In Tucson, he hears one of the prospectors who survived the raid giving a false picture of it and he corrects the man, then must describe what happened to him. The men berate him for being friendly to the Indians, but Jeffords has a plan to bring peace between the Chiricahuas and Whites.  He learns to speak Apache and is taught smoke signals by a member of the tribe living in the city, then he travels to meet Cochise face to face.  Impressed with Jeffords bravery and honesty, he agrees to let the mail go through unmolested.  While in the Apache camp, he meets a young girl, Sonseeahray (Debra Paget) and falls in love.

An Army unit, attempting to catch Cochise off-guard, goes into Apache territory and gets caught in an ambush. Although many of the soldiers are killed and their wagons stolen, General Oliver Otis Howard (Basil Ruysdael) survives and returns to Tucson, just in time to save Jeffords from being lynched as a collaborator with the Apaches.  The general has been dispatched from Washington to negotiate a peace with Cochise that will give the tribe 50,000 acres of land as a reservation.

Directed by Delmer Daves, the film strives for historical accuracy, but succeeds only in a Hollywood-skewed way. It was filmed near Sedona, Arizona, although the action should have been filmed hundreds of miles south near Tucson.  Even so, hundreds of Apaches from the Fort Apache Indian Reservation were used as extras. 

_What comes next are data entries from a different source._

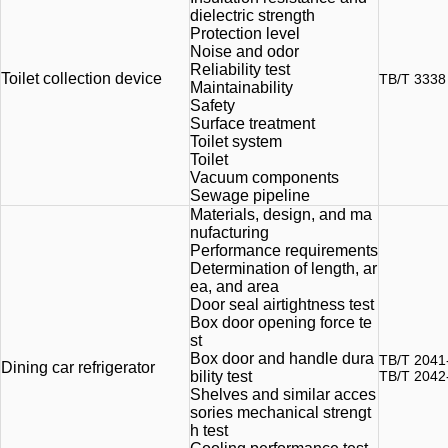
dielectric strength
Protection level
Noise and odor
Reliability test
Toilet collection device
TB/T 3338
Maintainability
Safety
Surface treatment
Toilet system
Toilet
Vacuum components
Sewage pipeline
Materials, design, and ma
nufacturing
Performance requirements
Determination of length, ar
ea, and area
Door seal airtightness test
Box door opening force te
st
Box door and handle dura
TB/T 2041
Dining car refrigerator
bility test
TB/T 2042
Shelves and similar acces
sories mechanical strengt
h test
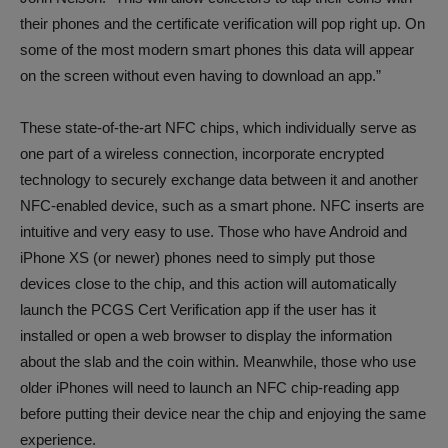
their phones and the certificate verification will pop right up. On
some of the most modern smart phones this data will appear
on the screen without even having to download an app.”
These state-of-the-art NFC chips, which individually serve as
one part of a wireless connection, incorporate encrypted
technology to securely exchange data between it and another
NFC-enabled device, such as a smart phone. NFC inserts are
intuitive and very easy to use. Those who have Android and
iPhone XS (or newer) phones need to simply put those
devices close to the chip, and this action will automatically
launch the PCGS Cert Verification app if the user has it
installed or open a web browser to display the information
about the slab and the coin within. Meanwhile, those who use
older iPhones will need to launch an NFC chip-reading app
before putting their device near the chip and enjoying the same
experience.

It is very unfortunate that Hollywood did not trust real Indian actors to accomplish most of the major Apache roles, although the venerable Jay Silverheels (“Tonto”) played the renegade Geronimo in the movie. Although both Jeff Chandler and Debra Paget are not completely believable as Indians, they are the only two Anglos to portray Native Americans in the film.  Paget, by the way, was only 15 years old at filming.  The actors were aided by a script that readily swapped out English for the assumption that they were all speaking Apache.  At least, no one spoke the broken English that ruled in films of the day.  Paget may have been misdirected to speak too proper English, but it doesn’t detract from the movie.

Most of the performances are quite acceptable, although none stands out as being a great performance.

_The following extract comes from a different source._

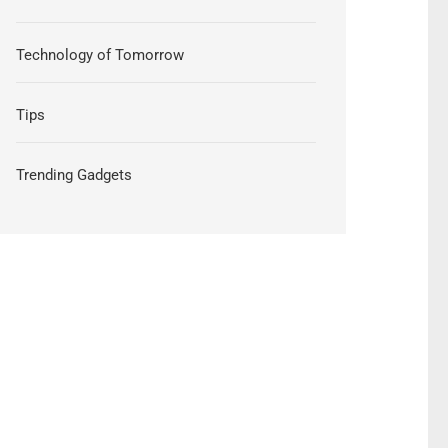
Technology of Tomorrow
Tips
Trending Gadgets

The true value of the film is in its message, that we can all live side by side in peace. In 1950, this was rather a brave stand.  The film goes out of its way to make the point that there are both good and bad Indians and Anglos and it is more important to be true to an ideal than to condemn a man based on his ethnicity.  This was also a complete break from other Westerns.

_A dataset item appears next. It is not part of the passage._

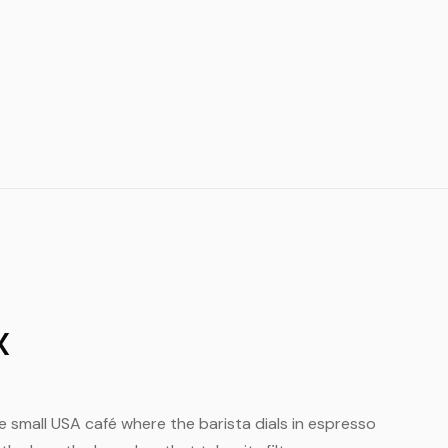
X
the small USA café where the barista dials in espresso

The music in the film is unobtrusive, which is a good thing in a movie like this. There is no Hollywood orchestra playing some hackneyed Anglo version of an Indian war song, thank goodness.  The scenes with Indian music and dancing feel authentic, perhaps because they are being performed by real Indians. 

Broken Arrow claims high ground in the Western genre of filmmaking. The presence of James Stewart certainly adds weight to the message of racial equality and justice.  It’s a very good film that I would recommend for the entire family.